Morningstar'ın analizine göre, ABD ve Avrupa’nın önde gelen ilaç şirketleri, Trump yönetiminin önerdiği ithalat vergileri ve ilaç fiyatlarını düşürme politikalarına karşı kısa vadede sağlam bir pozisyonda bulunuyor.
İlaç devleri kısa vadeli vergi risklerine karşı dirençli
Morningstar tarafından yayımlanan yeni analiz, ABD ve Avrupa merkezli en büyük on ilaç üreticisinin, ilaç ithalatı üzerindeki vergi artışları ve fiyatlandırma reformlarına karşı sağlam mali pozisyonlara sahip olduğunu ortaya koydu.
Rapor, reçeteli ilaç maliyetlerinin uluslararası fiyatlarla eşleştirilmesi amacıyla uygulanan politikaların kısa vadede sınırlı etkisi olacağını savunuyor. Morningstar analistleri, bu tür agresif önlemlerin hasta erişimini zorlaştırabileceği için hemen uygulanmasının düşük olasılık taşıdığını belirtiyor.
Trump yönetiminin vergi planı sınırlı gelir etkisi yaratabilir
Sektör, Temmuz ayında Başkan Donald Trump'ın ilaç fiyatlandırmasına yönelik köklü değişiklik çağrısı yapmasından bu yana temkinli. Trump, düşük gümrük vergileri ile ithalatı başlatıp bu oranları zamanla %25’e kadar yükseltmeyi ve yerli üretimi teşvik etmeyi hedeflediğini açıklamıştı.
Morningstar raporu, AstraZeneca, Novartis, Sanofi, GSK, Novo Nordisk, AbbVie, Amgen, Eli Lilly, Merck ve Pfizer gibi ilaç devleri üzerindeki potansiyel etkileri analiz etti. İlk aşamada %15 olarak öngörülen ABD gümrük vergisinin, şirketlerin kârını ortalama olarak en fazla %4 oranında azaltabileceği tahmin ediliyor.
Uzun vadede ABD üretimi daha yüksek maliyet yaratabilir
Raporda, kısa vadede etkilerin sınırlı kalacağı öngörülürken, uzun vadeli etkilerin daha dikkat çekici olabileceği uyarısı yapılıyor. Özellikle üretim tesislerini ABD’ye taşıma durumunda firmaların daha yüksek vergi giderleri ile karşılaşacağı, ayrıca Novartis ve Sanofi gibi Avrupalı şirketlerin yeni tesis yatırımları nedeniyle ek maliyet üstleneceği belirtiliyor.

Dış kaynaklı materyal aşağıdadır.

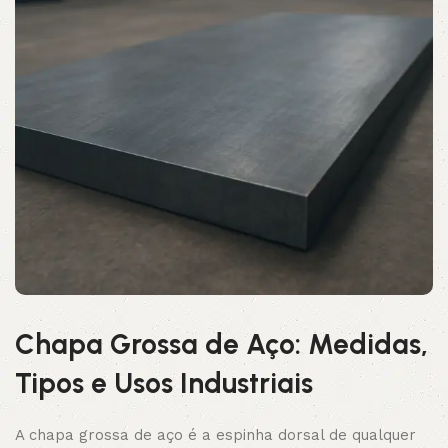
Chapa Grossa de Aço: Medidas,
Tipos e Usos Industriais
A chapa grossa de aço é a espinha dorsal de qualquer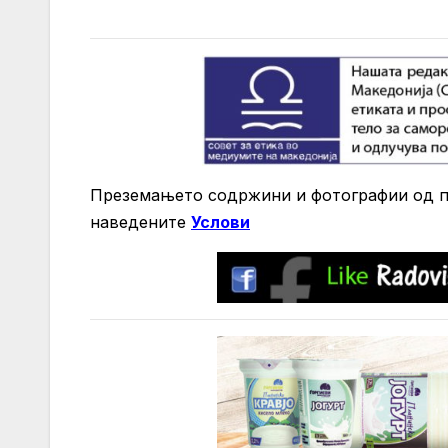
Преземањето содржини и фотографии од по
нaведените
Услови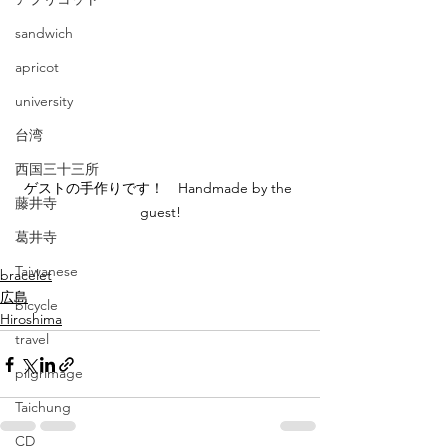
sandwich
apricot
university
台湾
西国三十三所
ゲストの手作りです！　Handmade by the 
藤井寺
guest!
葛井寺
Taiwanese
bracelet
広島
bicycle
Hiroshima
travel
pilgrimage
Taichung
CD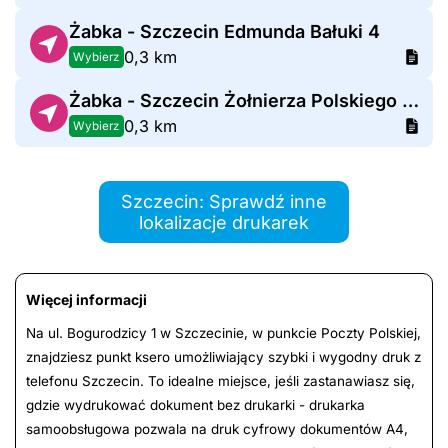
Żabka - Szczecin Edmunda Bałuki 4
0,3 km
Wybierz
Żabka - Szczecin Żołnierza Polskiego 1b
0,3 km
Wybierz
Szczecin: Sprawdź inne
lokalizacje drukarek
Więcej informacji
Na ul. Bogurodzicy 1 w Szczecinie, w punkcie Poczty Polskiej,
znajdziesz punkt ksero umożliwiający szybki i wygodny druk z
telefonu Szczecin. To idealne miejsce, jeśli zastanawiasz się,
gdzie wydrukować dokument bez drukarki - drukarka
samoobsługowa pozwala na druk cyfrowy dokumentów A4,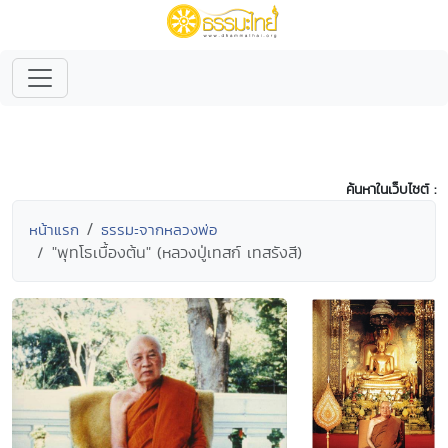
ค้นหาในเว็บไซต์ :
หน้าแรก
ธรรมะจากหลวงพ่อ
"พุทโธเบื้องต้น" (หลวงปู่เทสก์ เทสรังสี)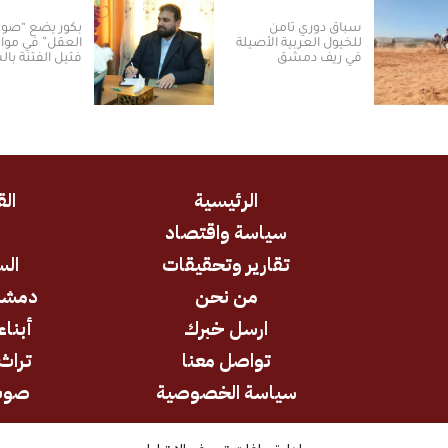
سباق دوري ثامن
بكور يضع “صو
للخيول العربية الأصيلة
العقل” في موا
في ريف دمشق
فتيل الفتنة بال
الرئيسية
الق
سياسة واقتصاد
د
تقارير وتحقيقات
الس
من نحن
دمشق
ارسل خبرك
أبناء
تواصل معنا
تراث 
سياسة الخصوصية
صوت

Bu nedenle, firmaların maliyet yapıları, üretim zincirleri ve vergi planlamalarında yeni stratejiler geliştirmeleri bekleniyor. Morningstar, şirketlerin mevcut hafifletme stratejileri sayesinde kısa vadede dirençli kaldığını, ancak uzun vadeli yeniden yapılanma ihtimalinin arttığını vurguluyor.